Work instructions
Scan the listing for the word "岡山中央" and give the number of lines where it appears, with no other text.

##### Dataset content

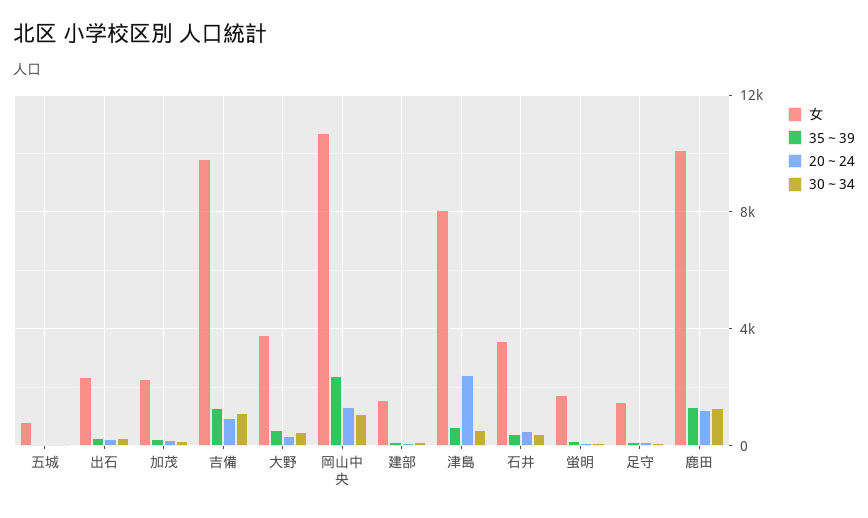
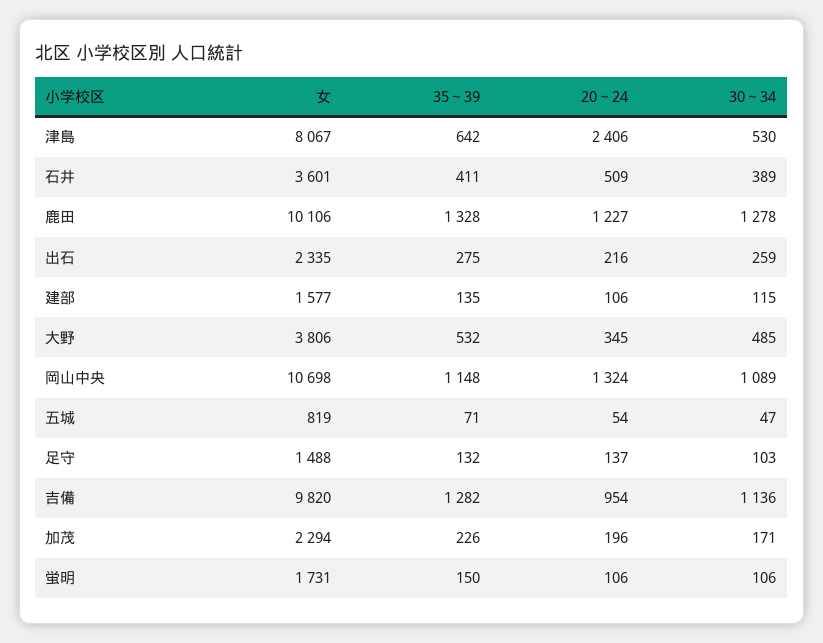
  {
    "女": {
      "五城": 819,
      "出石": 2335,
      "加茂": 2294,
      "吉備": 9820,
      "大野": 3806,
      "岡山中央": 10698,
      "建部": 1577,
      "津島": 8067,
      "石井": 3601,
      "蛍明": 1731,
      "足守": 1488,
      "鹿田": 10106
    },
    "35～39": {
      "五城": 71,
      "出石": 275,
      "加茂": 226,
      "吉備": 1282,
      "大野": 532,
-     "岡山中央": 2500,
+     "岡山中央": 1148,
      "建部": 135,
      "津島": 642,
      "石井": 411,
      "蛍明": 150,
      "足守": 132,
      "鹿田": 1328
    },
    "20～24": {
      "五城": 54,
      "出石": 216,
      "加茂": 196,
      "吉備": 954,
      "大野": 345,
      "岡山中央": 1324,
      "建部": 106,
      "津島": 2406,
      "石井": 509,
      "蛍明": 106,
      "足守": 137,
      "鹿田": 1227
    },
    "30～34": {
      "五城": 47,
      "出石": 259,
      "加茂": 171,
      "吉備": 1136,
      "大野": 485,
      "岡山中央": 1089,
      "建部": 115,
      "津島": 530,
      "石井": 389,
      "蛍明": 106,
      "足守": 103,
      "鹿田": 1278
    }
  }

##########
##### Dataset content

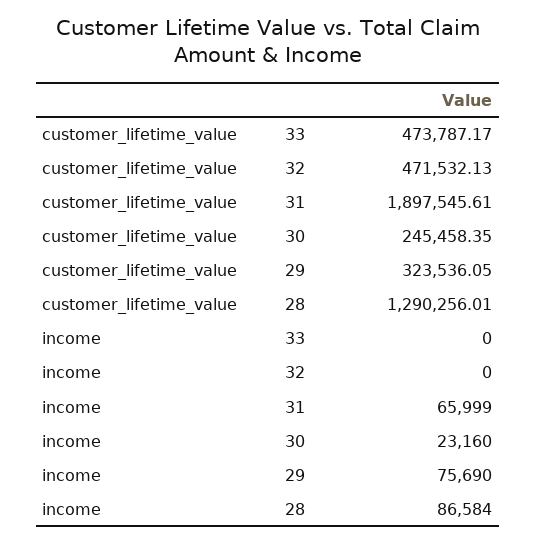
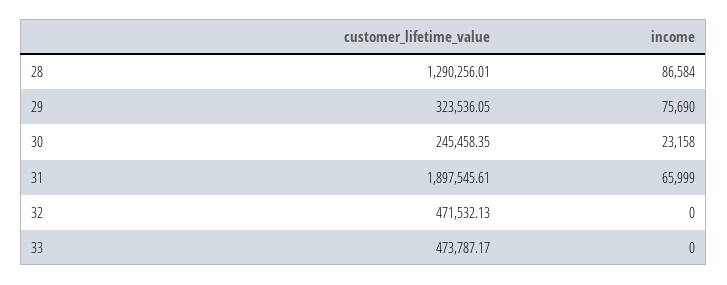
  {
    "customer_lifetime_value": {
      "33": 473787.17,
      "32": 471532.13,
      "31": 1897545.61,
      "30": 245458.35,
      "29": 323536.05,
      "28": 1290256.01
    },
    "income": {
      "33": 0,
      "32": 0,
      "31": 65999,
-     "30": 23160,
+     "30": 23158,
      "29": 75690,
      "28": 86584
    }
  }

##########

Exercise output
5